■ **ОТРЫВОК**:
Возвратившись на родину, К. П. Торсон занялся изучением положения русского флота. Он находился тогда в самом плачевном состоянии. Маркиз де Траверсе, занимавший пост русского морского министра, и его преемник Меллер развалили флот и подорвали морские силы великой державы. Среди русских моряков существовало убеждение, что де Траверсе уничтожал флот вполне сознательно по указке Англии.

К. П. Торсон со свойственными ему трудолюбием и обстоятельностью собрал данные о состоянии русского морского флота и предложил свои способы для исправления многолетних «ошибок».

В частности, Торсон взялся оборудовать как показательное судно корабль «Эмгейтен».

Большую помощь Торсону оказывал Николай Бестужев, тоже будущий декабрист, талантливый изобретатель и художник, капитан-лейтенант 8-го флотского экипажа. Н. Бестужев не успел изготовить для «Эмгейтена» лишь усовершенствованный хронометр и астрономические часы. Завершать эти изобретения ему пришлось уже в Селенгинске, где судьба вновь свела Бестужева с Торсоном.

Морское министерство было вынуждено обратить внимание на настойчивую деятельность Торсона. Его предложения были рассмотрены особой комиссией и признаны весьма ценными. Он был назначен адъютантом начальника Морского штаба. Однако авторство у Торсона было отнято, и почин офицера-труженика был присвоен высшими морскими чинами. Что же касается образцового корабля «Эмгейтен», то его использовали не как боевую единицу, а отдали для личного пользования будущему палачу декабристов — великому князю Николаю Павловичу.

■ **ЗАДАНИЯ**:
1) Изложите короче абзац отрывка, начинающийся словами «Морское министерство было вынуждено», сохранив его основные факты.
2) Выпишите из отрывка без изменений фрагмент, начиная со слов «Морское министерство было» и вплоть до слов «князю Николаю Павловичу.».

■ **ИЗВЛЕЧЁННЫЕ ДАННЫЕ**:
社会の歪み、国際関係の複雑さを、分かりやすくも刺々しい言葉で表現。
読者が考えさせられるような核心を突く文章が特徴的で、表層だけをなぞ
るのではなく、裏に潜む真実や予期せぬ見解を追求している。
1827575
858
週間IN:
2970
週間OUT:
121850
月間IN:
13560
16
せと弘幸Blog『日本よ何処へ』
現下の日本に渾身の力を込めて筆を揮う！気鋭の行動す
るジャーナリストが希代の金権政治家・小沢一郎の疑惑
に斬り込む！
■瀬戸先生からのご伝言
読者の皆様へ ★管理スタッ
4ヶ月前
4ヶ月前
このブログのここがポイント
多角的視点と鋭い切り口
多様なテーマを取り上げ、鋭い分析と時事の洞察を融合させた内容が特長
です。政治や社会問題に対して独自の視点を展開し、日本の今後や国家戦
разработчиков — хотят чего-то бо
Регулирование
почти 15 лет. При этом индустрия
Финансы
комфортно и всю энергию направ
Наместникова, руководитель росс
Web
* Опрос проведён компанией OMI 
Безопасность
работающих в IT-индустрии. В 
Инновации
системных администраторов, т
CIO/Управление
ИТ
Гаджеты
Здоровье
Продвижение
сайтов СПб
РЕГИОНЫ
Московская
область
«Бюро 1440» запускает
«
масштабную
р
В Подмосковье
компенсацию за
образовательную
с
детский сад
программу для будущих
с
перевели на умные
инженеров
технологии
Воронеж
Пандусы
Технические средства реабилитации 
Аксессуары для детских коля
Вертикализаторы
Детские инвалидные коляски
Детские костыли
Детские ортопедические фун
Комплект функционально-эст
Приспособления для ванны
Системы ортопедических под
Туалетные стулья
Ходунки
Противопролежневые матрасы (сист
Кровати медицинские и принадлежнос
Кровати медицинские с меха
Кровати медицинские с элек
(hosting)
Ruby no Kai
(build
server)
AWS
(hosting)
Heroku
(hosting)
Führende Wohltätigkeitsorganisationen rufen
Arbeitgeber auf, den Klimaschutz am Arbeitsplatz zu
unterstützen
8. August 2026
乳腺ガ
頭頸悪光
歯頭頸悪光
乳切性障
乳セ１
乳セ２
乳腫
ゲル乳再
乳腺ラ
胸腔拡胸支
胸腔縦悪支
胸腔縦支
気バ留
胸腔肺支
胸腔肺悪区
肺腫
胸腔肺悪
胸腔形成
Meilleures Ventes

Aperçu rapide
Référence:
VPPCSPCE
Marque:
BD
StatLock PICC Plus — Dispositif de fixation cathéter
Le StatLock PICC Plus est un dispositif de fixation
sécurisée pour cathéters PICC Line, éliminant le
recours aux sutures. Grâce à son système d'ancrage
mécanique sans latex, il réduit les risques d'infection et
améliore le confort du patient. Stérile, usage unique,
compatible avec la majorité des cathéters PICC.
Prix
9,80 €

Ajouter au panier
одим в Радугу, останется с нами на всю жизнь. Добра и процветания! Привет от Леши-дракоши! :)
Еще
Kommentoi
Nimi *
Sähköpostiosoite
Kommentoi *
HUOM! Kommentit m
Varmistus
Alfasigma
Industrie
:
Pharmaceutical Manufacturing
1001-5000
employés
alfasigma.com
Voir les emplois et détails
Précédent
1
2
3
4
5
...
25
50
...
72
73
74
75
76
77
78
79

■ **РЕШЕНИЯ ЗАДАНИЙ**:
1) Настойчивая деятельность Торсона заставила Морское министерство обратить на него внимание. Особая комиссия признала его предложения весьма ценными, а его самого назначили адъютантом начальника Морского штаба. Однако авторство у Торсона отняли, и его почин присвоили высшие морские чины. Образцовый корабль «Эмгейтен» не стал боевой единицей: его отдали для личного пользования великому князю Николаю Павловичу, будущему палачу декабристов.

2)
Морское министерство было вынуждено обратить внимание на настойчивую деятельность Торсона. Его предложения были рассмотрены особой комиссией и признаны весьма ценными. Он был назначен адъютантом начальника Морского штаба. Однако авторство у Торсона было отнято, и почин офицера-труженика был присвоен высшими морскими чинами. Что же касается образцового корабля «Эмгейтен», то его использовали не как боевую единицу, а отдали для личного пользования будущему палачу декабристов — великому князю Николаю Павловичу.